Where the line with "characteristics in predicting" appears below, start writing out lines exactly, and finish with the line with "[3-4] Packet ID", which is included; write out nothing else.

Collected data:
- - - - - - -

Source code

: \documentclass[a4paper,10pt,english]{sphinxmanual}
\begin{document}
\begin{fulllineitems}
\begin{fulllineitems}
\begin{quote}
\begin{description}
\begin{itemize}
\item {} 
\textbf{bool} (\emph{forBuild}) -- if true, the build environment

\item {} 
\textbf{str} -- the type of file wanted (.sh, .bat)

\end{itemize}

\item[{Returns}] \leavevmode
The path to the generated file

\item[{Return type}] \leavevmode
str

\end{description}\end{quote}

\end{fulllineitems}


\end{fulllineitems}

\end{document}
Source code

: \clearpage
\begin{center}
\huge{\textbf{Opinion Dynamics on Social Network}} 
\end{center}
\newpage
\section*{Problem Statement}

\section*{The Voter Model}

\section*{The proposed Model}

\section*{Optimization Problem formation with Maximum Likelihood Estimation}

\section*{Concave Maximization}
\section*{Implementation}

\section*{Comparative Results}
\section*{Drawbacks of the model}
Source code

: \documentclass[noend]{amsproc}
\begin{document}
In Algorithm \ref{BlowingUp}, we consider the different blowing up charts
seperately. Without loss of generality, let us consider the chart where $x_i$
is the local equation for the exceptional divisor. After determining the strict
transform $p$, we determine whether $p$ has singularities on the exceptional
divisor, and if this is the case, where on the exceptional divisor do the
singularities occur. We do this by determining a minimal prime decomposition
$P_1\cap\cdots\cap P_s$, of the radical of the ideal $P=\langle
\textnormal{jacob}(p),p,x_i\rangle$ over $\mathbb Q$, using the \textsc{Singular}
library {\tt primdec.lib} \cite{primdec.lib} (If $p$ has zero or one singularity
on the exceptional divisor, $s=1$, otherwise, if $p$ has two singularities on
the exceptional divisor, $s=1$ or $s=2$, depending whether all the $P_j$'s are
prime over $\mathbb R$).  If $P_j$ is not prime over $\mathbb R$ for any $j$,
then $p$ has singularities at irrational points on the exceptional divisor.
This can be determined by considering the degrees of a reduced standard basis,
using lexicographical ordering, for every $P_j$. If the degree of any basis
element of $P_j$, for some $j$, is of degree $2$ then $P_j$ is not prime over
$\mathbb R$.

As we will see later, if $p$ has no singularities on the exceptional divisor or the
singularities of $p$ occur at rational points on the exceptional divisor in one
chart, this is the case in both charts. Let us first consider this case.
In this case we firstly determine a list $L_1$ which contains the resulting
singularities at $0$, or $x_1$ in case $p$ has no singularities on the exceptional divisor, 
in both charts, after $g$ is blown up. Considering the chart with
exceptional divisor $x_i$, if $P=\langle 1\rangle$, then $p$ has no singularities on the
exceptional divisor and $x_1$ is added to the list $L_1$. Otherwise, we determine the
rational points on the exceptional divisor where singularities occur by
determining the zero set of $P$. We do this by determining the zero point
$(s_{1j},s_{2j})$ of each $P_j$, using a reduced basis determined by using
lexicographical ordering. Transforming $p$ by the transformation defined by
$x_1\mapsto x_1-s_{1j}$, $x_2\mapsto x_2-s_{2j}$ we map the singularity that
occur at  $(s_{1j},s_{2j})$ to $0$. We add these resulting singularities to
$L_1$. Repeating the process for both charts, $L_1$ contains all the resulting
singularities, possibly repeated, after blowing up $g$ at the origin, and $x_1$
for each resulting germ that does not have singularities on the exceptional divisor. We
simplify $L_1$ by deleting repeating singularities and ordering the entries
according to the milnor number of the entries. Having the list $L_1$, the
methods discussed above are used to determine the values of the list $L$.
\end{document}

- - - - - - -

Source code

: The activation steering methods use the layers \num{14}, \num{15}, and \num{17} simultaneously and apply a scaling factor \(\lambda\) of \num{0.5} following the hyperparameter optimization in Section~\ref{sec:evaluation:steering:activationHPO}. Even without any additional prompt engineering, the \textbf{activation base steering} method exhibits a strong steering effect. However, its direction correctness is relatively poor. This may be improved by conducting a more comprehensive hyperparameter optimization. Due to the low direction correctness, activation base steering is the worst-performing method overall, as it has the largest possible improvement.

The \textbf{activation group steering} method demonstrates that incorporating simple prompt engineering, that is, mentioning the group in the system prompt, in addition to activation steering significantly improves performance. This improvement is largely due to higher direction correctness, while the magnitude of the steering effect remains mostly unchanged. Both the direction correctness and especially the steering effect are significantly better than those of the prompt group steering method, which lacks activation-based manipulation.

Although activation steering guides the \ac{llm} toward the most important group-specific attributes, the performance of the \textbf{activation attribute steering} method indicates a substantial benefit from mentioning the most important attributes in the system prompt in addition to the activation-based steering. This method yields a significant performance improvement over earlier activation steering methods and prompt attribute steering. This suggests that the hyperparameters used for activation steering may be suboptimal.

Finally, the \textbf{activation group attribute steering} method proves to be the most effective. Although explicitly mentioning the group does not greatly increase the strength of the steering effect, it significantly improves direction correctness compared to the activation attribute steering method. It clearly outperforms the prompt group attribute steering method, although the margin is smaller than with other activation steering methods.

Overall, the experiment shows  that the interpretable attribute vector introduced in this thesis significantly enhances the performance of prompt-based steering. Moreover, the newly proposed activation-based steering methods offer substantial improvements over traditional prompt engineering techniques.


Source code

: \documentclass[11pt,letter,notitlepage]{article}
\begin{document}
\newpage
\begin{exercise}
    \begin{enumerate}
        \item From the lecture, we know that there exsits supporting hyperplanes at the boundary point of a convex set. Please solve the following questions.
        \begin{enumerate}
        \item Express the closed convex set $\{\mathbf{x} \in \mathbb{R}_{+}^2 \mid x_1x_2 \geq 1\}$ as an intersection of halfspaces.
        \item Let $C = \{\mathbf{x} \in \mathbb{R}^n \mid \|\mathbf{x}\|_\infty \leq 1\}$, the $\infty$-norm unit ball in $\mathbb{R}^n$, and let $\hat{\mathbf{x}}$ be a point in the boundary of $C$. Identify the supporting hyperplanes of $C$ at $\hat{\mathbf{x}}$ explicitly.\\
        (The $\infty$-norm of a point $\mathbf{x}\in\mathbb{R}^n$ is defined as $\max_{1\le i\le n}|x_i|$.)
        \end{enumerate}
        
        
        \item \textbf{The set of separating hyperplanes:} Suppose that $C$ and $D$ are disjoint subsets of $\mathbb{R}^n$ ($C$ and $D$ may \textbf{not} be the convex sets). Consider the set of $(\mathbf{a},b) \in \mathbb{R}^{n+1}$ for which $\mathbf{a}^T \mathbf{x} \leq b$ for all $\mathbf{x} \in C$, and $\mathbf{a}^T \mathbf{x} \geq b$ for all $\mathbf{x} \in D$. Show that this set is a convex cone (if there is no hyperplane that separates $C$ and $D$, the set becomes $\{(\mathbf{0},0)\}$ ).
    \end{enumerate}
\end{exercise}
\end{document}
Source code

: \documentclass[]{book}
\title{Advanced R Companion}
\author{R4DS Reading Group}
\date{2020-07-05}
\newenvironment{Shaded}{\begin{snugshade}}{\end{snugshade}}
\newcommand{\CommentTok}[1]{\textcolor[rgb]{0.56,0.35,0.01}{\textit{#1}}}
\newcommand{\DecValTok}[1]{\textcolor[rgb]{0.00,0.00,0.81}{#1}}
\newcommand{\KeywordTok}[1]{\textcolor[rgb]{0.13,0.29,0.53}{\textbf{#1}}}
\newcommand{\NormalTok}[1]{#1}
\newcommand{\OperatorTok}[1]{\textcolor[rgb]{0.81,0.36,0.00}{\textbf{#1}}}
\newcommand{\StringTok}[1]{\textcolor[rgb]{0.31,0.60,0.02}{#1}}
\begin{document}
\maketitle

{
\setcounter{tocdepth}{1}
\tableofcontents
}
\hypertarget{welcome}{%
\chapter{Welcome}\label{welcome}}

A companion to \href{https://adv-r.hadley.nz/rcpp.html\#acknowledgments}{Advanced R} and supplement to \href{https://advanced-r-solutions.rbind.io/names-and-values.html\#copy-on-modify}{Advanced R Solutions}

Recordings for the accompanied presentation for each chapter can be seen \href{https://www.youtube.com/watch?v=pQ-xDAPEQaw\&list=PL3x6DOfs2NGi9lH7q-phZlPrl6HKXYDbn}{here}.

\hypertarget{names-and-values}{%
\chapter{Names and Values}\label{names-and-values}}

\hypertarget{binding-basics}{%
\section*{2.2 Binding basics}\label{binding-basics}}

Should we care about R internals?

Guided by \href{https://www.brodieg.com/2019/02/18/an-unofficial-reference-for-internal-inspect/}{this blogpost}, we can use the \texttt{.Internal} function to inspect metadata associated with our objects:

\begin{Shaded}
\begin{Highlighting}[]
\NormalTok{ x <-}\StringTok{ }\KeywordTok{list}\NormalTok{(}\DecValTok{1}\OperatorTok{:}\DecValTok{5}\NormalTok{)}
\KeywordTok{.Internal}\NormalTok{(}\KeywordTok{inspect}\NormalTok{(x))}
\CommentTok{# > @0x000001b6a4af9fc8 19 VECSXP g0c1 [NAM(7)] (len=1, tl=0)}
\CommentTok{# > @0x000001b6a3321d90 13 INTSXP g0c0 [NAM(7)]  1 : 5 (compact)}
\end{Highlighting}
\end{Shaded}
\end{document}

- - - - - - -

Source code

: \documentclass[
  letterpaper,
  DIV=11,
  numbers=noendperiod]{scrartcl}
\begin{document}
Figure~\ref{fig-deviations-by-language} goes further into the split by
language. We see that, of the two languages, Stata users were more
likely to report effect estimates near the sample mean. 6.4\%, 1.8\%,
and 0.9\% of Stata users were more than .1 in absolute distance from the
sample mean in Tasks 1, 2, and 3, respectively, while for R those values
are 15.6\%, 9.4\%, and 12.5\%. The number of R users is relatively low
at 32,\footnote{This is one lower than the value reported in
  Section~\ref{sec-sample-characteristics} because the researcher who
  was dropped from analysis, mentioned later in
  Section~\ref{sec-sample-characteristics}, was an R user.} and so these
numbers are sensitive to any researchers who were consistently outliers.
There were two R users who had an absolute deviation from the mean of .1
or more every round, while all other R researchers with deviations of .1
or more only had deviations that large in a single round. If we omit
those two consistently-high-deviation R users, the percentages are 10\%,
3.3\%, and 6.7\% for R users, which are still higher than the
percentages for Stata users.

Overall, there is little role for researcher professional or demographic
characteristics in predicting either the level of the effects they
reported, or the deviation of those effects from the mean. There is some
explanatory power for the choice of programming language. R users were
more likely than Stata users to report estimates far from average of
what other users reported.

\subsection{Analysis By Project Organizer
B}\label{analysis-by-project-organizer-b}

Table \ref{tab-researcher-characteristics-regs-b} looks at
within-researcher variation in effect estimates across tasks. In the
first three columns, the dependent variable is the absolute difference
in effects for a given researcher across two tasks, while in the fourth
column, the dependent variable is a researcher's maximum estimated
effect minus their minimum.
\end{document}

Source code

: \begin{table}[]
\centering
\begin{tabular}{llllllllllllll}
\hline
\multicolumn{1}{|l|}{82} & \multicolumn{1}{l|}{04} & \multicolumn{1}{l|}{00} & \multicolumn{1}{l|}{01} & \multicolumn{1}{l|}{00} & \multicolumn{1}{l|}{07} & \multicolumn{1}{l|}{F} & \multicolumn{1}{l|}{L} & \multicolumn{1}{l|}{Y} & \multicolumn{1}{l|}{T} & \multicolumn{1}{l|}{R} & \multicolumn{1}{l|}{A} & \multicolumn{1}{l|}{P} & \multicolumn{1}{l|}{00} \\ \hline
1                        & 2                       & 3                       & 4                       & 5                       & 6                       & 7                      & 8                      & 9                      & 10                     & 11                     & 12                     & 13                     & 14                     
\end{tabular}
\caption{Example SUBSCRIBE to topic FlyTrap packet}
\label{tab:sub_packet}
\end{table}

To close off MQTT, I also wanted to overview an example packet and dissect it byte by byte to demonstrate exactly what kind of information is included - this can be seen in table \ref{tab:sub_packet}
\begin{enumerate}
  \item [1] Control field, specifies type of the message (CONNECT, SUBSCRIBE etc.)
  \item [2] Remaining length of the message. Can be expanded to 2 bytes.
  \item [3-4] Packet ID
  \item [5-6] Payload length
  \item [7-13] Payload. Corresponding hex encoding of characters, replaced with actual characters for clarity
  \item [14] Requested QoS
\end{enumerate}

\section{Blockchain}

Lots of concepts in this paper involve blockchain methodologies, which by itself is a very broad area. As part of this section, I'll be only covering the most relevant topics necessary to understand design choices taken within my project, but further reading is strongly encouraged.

- - - - - - -

Output of the exercise:
characteristics in predicting either the level of the effects they
reported, or the deviation of those effects from the mean. There is some
explanatory power for the choice of programming language. R users were
more likely than Stata users to report estimates far from average of
what other users reported.

\subsection{Analysis By Project Organizer
B}\label{analysis-by-project-organizer-b}

Table \ref{tab-researcher-characteristics-regs-b} looks at
within-researcher variation in effect estimates across tasks. In the
first three columns, the dependent variable is the absolute difference
in effects for a given researcher across two tasks, while in the fourth
column, the dependent variable is a researcher's maximum estimated
effect minus their minimum.
\end{document}

Source code

: \begin{table}[]
\centering
\begin{tabular}{llllllllllllll}
\hline
\multicolumn{1}{|l|}{82} & \multicolumn{1}{l|}{04} & \multicolumn{1}{l|}{00} & \multicolumn{1}{l|}{01} & \multicolumn{1}{l|}{00} & \multicolumn{1}{l|}{07} & \multicolumn{1}{l|}{F} & \multicolumn{1}{l|}{L} & \multicolumn{1}{l|}{Y} & \multicolumn{1}{l|}{T} & \multicolumn{1}{l|}{R} & \multicolumn{1}{l|}{A} & \multicolumn{1}{l|}{P} & \multicolumn{1}{l|}{00} \\ \hline
1                        & 2                       & 3                       & 4                       & 5                       & 6                       & 7                      & 8                      & 9                      & 10                     & 11                     & 12                     & 13                     & 14                     
\end{tabular}
\caption{Example SUBSCRIBE to topic FlyTrap packet}
\label{tab:sub_packet}
\end{table}

To close off MQTT, I also wanted to overview an example packet and dissect it byte by byte to demonstrate exactly what kind of information is included - this can be seen in table \ref{tab:sub_packet}
\begin{enumerate}
  \item [1] Control field, specifies type of the message (CONNECT, SUBSCRIBE etc.)
  \item [2] Remaining length of the message. Can be expanded to 2 bytes.
  \item [3-4] Packet ID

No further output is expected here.